How do you prepare to fight?
ME: I visualize the fight over and over. I imagine my opponent, what she's throwing, what I throw back. Sometimes I win; sometimes I lose. Sometimes I do well; sometimes it's close. I imagine every scenario I can think of, so when I get in the ring, I've already done it. Your mind can't tell the difference between imagination and reality, so if I pretend I'm there, once I get in the ring, it's not as intimidating. Three weeks before a fight, I visualize myself losing so I see what could go wrong. But a week out, I've crossed that bridge. All I'm thinking is everything will go right.
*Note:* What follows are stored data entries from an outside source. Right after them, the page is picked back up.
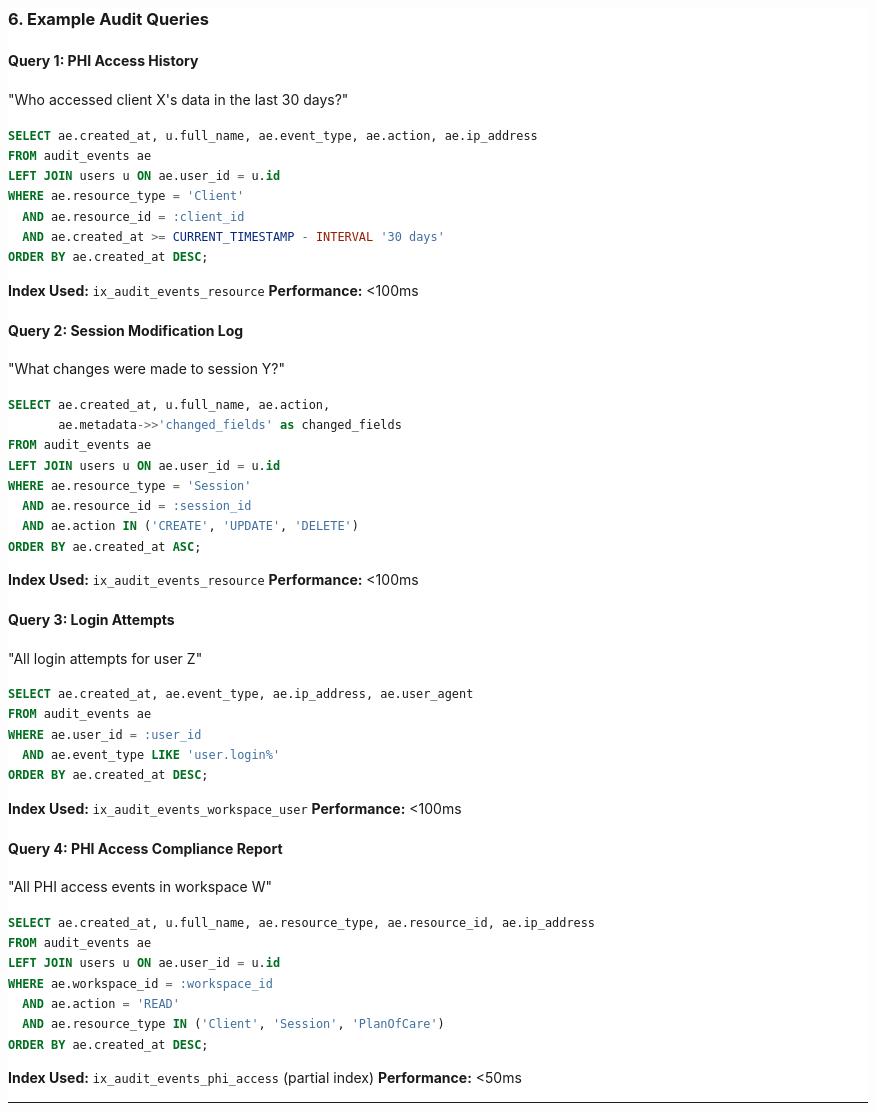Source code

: ### 6. Example Audit Queries

#### Query 1: PHI Access History
"Who accessed client X's data in the last 30 days?"
```sql
SELECT ae.created_at, u.full_name, ae.event_type, ae.action, ae.ip_address
FROM audit_events ae
LEFT JOIN users u ON ae.user_id = u.id
WHERE ae.resource_type = 'Client'
  AND ae.resource_id = :client_id
  AND ae.created_at >= CURRENT_TIMESTAMP - INTERVAL '30 days'
ORDER BY ae.created_at DESC;
```
**Index Used:** `ix_audit_events_resource`
**Performance:** <100ms

#### Query 2: Session Modification Log
"What changes were made to session Y?"
```sql
SELECT ae.created_at, u.full_name, ae.action,
       ae.metadata->>'changed_fields' as changed_fields
FROM audit_events ae
LEFT JOIN users u ON ae.user_id = u.id
WHERE ae.resource_type = 'Session'
  AND ae.resource_id = :session_id
  AND ae.action IN ('CREATE', 'UPDATE', 'DELETE')
ORDER BY ae.created_at ASC;
```
**Index Used:** `ix_audit_events_resource`
**Performance:** <100ms

#### Query 3: Login Attempts
"All login attempts for user Z"
```sql
SELECT ae.created_at, ae.event_type, ae.ip_address, ae.user_agent
FROM audit_events ae
WHERE ae.user_id = :user_id
  AND ae.event_type LIKE 'user.login%'
ORDER BY ae.created_at DESC;
```
**Index Used:** `ix_audit_events_workspace_user`
**Performance:** <100ms

#### Query 4: PHI Access Compliance Report
"All PHI access events in workspace W"
```sql
SELECT ae.created_at, u.full_name, ae.resource_type, ae.resource_id, ae.ip_address
FROM audit_events ae
LEFT JOIN users u ON ae.user_id = u.id
WHERE ae.workspace_id = :workspace_id
  AND ae.action = 'READ'
  AND ae.resource_type IN ('Client', 'Session', 'PlanOfCare')
ORDER BY ae.created_at DESC;
```
**Index Used:** `ix_audit_events_phi_access` (partial index)
**Performance:** <50ms

---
What's your routine before a fight?
ME: I take a nap. Then I watch a fight, Aaron Pryor or Sugar Ray Leonard or something. If I see Sugar Ray Leonard throwing crazy, cool combinations, I feel like I can. I meditate. I pray. Then I get ready like I'm going on a date. It takes me about an hour. I take a long shower -- not too warm because I don't want my muscles too loose. I shave, lotion, perfume, makeup (everything but mascara -- it burns when you sweat). I coordinate my outfit, so if I'm in the red corner, I wear red socks and red underwear. I get my hair done. I used to do cornrows, but now I do French braids. I have my rosary, pray one more time and leave my Bible on the bed so it's the first thing I see when I get back. Then I listen to music and zone out. I'm already intense, so I don't need music to amp me up. I listen to a lot of Christian music and try to keep myself serene and peaceful.
What's the worst thing your body has been through?
ME: Losing weight. Sometimes my body gets stuck at 114 or 115 pounds. I eat lightly and work out, but I won't drop. Then I have to use tricks to dehydrate myself, such as a scalding hot bath with Epsom salts. Your skin is burning, and all you can think about is getting out, but it makes you drop a pound in 10 minutes. You're hungry and thirsty and tired, but you have to work out and train. You have to keep mentally strong while putting your body through a lot. That's the hardest thing.
What do you tell yourself when you feel like you can't train any further?
ME: If I stop, I'm going to feel worse, not better. The only thing worse than to keep going when you're tired is the disappointment if you stop. For me, disappointment in myself is 10 times worse than any physical pain.